— Input —

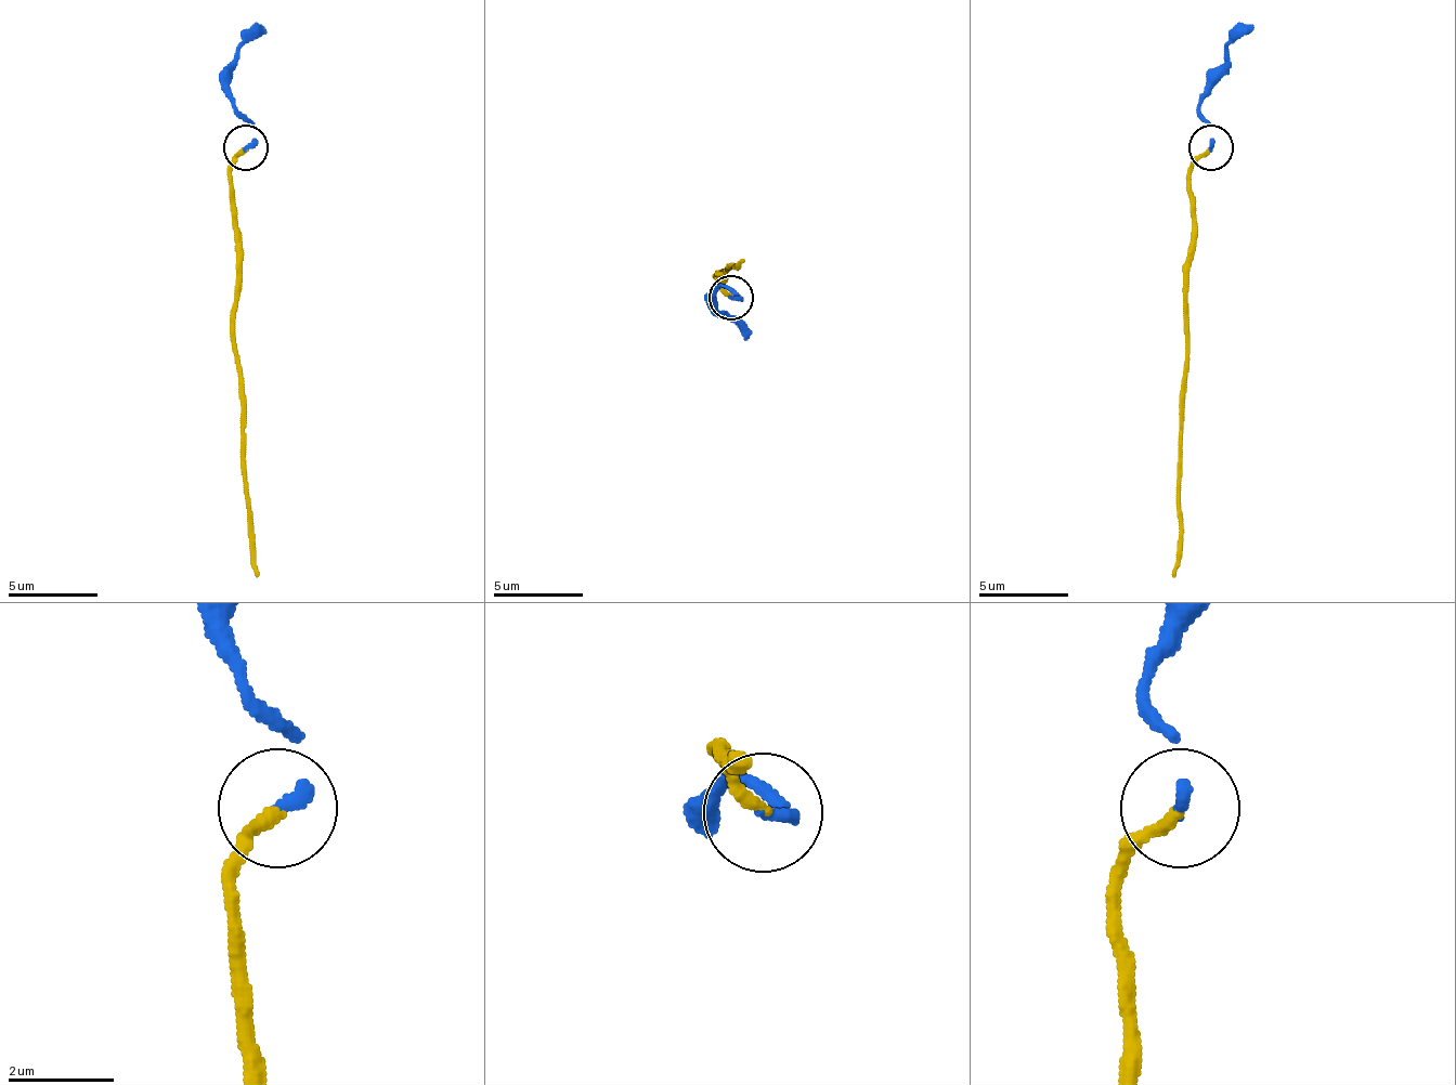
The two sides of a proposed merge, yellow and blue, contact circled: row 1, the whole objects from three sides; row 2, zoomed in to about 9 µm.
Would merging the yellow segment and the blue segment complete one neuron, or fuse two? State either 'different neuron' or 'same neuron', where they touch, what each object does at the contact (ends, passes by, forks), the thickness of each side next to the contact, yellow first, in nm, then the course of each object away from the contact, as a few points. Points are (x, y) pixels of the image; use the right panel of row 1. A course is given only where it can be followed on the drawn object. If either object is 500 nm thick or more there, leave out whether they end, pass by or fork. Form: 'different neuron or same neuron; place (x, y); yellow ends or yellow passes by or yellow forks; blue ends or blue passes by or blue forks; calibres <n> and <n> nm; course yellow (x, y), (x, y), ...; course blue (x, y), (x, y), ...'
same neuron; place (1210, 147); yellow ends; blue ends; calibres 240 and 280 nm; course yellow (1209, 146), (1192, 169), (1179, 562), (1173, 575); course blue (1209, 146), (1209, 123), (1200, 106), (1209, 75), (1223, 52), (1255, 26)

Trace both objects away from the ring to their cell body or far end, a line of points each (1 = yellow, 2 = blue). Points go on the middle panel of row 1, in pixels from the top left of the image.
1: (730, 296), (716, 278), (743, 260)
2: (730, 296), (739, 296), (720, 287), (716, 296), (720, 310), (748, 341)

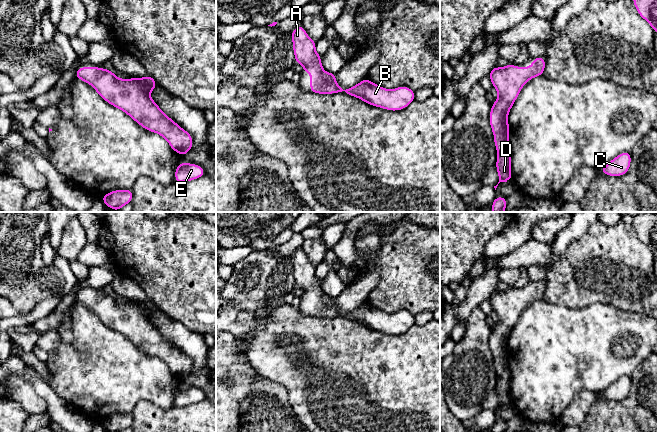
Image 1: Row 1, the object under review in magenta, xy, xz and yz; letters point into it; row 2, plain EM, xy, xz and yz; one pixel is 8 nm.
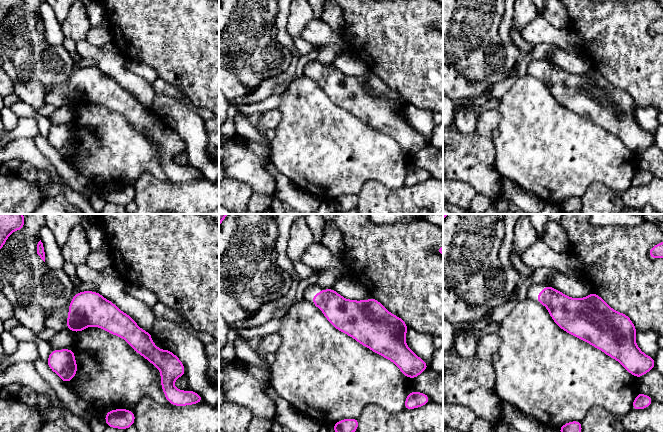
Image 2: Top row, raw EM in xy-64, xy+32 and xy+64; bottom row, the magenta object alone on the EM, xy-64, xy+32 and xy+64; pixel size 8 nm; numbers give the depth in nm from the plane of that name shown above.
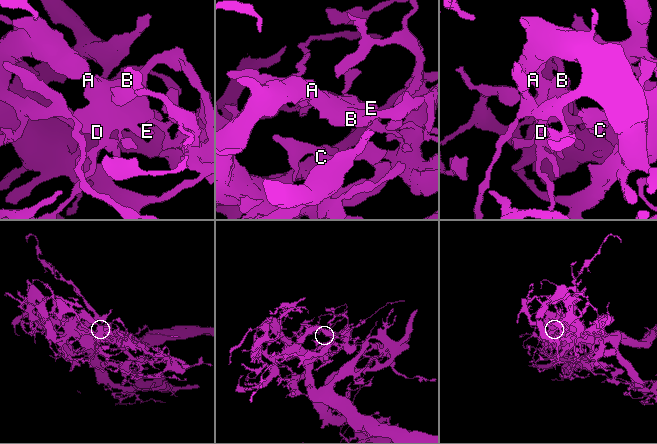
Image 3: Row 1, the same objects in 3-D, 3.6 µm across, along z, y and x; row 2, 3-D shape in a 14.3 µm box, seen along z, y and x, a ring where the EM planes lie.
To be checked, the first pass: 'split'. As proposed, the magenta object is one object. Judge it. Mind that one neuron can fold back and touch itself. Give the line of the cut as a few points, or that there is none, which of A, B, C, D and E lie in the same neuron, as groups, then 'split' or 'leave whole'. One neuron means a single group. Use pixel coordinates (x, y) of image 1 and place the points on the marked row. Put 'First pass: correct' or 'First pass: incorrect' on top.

— How to complete this task —
Find the string "proposed" in the data. Report each line it appears in.

— The answer —
The two sides of a proposed merge, yellow and blue, contact circled: row 1, the whole objects from three sides; row 2, zoomed in to about 9 µm.
To be checked, the first pass: 'split'. As proposed, the magenta object is one object. Judge it. Mind that one neuron can fold back and touch itself. Give the line of the cut as a few points, or that there is none, which of A, B, C, D and E lie in the same neuron, as groups, then 'split' or 'leave whole'. One neuron means a single group. Use pixel coordinates (x, y) of image 1 and place the points on the marked row. Put 'First pass: correct' or 'First pass: incorrect' on top.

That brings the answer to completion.